My football season is officially over
Published 2:23 pm Friday, January 15, 2016
My football season ended Monday night.
After a highly contested game, Alabama defeated Clemson to take the football championship trophy and the designation as the No. 1 college team in the nation and, after its performance in the recent bowls, putting the SEC on top of the football world.
And while there are still playoffs to be contested in the National Football League as the professional season heads to its climax with the Super Bowl, I’ll be doing something else. And I won’t be watching the Super Bowl, not even to see the commercials. I haven’t watched the NFL’s championship game in 20 years, and I don’t plan to now.
I’m not sure when I lost interest in pro football. I guess I just go tired of watching prima donnas and overpriced marginal athletes performing on the stage.
Ignoring the Super Bowl was easy. The game was overhyped and usually didn’t live up to its billing as a premier clash of champions.
And I miss the old AFL-NFL rivalry.
Back in the days when color TV was still a novelty and cell phones were something you saw in science fiction, there were two professional football leagues, the long-established National Football League and the upstart American Football League.

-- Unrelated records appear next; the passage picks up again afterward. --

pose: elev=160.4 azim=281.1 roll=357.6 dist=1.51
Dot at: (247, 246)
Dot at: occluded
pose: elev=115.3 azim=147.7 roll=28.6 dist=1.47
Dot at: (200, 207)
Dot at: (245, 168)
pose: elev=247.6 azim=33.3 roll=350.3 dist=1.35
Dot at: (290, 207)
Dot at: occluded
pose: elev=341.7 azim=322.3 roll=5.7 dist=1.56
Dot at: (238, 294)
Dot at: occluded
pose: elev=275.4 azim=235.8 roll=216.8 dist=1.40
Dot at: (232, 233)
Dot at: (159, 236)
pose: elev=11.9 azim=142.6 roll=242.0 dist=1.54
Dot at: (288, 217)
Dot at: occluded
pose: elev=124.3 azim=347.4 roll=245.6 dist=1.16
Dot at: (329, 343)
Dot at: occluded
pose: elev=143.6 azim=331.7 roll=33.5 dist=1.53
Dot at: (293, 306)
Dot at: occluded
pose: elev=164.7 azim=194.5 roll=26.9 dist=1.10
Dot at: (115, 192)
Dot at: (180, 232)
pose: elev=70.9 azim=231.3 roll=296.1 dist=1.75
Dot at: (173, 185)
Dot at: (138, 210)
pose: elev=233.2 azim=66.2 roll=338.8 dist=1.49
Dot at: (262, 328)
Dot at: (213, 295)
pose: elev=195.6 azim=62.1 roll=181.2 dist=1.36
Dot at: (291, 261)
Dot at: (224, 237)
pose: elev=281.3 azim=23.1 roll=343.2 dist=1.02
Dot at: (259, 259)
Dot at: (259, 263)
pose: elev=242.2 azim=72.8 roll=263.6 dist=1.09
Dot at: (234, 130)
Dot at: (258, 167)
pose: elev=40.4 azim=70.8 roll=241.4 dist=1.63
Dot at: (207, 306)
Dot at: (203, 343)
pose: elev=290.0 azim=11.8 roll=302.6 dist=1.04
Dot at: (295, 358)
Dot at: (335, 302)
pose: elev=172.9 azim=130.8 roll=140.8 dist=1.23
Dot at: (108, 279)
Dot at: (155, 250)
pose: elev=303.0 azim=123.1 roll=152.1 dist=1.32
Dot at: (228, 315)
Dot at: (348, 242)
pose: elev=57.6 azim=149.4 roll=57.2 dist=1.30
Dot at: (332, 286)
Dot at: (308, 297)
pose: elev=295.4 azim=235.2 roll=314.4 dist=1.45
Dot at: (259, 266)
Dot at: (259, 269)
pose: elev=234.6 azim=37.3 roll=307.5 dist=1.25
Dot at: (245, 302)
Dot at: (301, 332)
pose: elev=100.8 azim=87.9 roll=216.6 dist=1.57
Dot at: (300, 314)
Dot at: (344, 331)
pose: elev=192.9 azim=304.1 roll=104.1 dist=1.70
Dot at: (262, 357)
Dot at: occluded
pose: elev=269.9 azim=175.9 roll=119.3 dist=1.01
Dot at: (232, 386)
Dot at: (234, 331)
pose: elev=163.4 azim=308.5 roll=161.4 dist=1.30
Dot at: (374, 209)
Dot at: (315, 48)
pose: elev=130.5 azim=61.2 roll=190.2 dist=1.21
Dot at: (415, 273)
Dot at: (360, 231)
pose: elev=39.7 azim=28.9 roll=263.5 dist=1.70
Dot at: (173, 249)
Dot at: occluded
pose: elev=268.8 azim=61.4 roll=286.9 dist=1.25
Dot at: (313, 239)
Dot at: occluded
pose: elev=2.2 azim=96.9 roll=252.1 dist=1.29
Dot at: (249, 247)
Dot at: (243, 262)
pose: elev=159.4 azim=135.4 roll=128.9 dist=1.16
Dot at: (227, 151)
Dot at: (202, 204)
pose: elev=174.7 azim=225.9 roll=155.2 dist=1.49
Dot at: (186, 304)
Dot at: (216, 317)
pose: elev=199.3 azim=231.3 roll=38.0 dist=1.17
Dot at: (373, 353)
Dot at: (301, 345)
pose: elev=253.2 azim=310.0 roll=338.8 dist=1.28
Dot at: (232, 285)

The AFL, which began playing in 1960, got into draft wars with the NFL for top college prospects and picked up older, veteran NFL players who had been cut by their teams.
For years, the AFL got no respect from the NFL, and it led Lamar Hunt, owner of the Kansas City Chiefs, to recommend a game to prove which program was better.
He called it a “Super Bowl.”
There was speculation as the first championship game between Green Bay and Kansas City approached as to which program was better. Green Bay won the first Super Bowl in 1967 and the next year defeated the Oakland Raiders to take the second title in 1968.
Then came Joe Namath and the Jets, who beat the then-Baltimore Colts, and the leagues began developing parity. I believe the NFL heads wanted to talk merger after Kansas City under Hank Stram dismantled Minnesota in a Super Bowl.
And merger killed the thrill of the Super Bowl.
When the AFL and NFL were separate leagues, the Super Bowl had an edge. There were no interleague games, so they didn’t know each other’s schemes and there was that factor of the unexpected — no previous experience to go by.
That factor is gone now. The teams facing each other in the Super Bowl will have played each other at least once, maybe twice, over the past year. And the edge is gone.
I want to go back to that edge. I miss the unknown that came with a contest between two separate leagues, and I wish it was back. That’s why I enjoy college football. There is always that unknown, even when to annual rivals face each other.
And in sports, I like the unknown mixed with speculation.